TASK INSTRUCTIONS: The response should be a precise copy of every entry.

(Dataset entries)
^^^^^^^^^^^^^^^^

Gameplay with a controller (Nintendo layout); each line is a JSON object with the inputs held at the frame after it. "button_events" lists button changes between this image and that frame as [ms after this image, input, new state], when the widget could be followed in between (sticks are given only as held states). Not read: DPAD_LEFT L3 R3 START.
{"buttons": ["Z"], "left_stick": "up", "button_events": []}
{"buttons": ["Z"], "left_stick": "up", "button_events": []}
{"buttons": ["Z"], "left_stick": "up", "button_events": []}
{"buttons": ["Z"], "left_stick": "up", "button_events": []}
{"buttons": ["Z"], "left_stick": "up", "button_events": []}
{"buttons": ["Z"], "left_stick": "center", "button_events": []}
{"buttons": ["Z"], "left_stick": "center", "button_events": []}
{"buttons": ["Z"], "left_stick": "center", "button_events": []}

^^^^^^^^^^^^^^^^

EXPECTED ANSWER:
Gameplay with a controller (Nintendo layout); each line is a JSON object with the inputs held at the frame after it. "button_events" lists button changes between this image and that frame as [ms after this image, input, new state], when the widget could be followed in between (sticks are given only as held states). Not read: DPAD_LEFT L3 R3 START.
{"buttons": ["Z"], "left_stick": "up", "button_events": []}
{"buttons": ["Z"], "left_stick": "up", "button_events": []}
{"buttons": ["Z"], "left_stick": "up", "button_events": []}
{"buttons": ["Z"], "left_stick": "up", "button_events": []}
{"buttons": ["Z"], "left_stick": "up", "button_events": []}
{"buttons": ["Z"], "left_stick": "center", "button_events": []}
{"buttons": ["Z"], "left_stick": "center", "button_events": []}
{"buttons": ["Z"], "left_stick": "center", "button_events": []}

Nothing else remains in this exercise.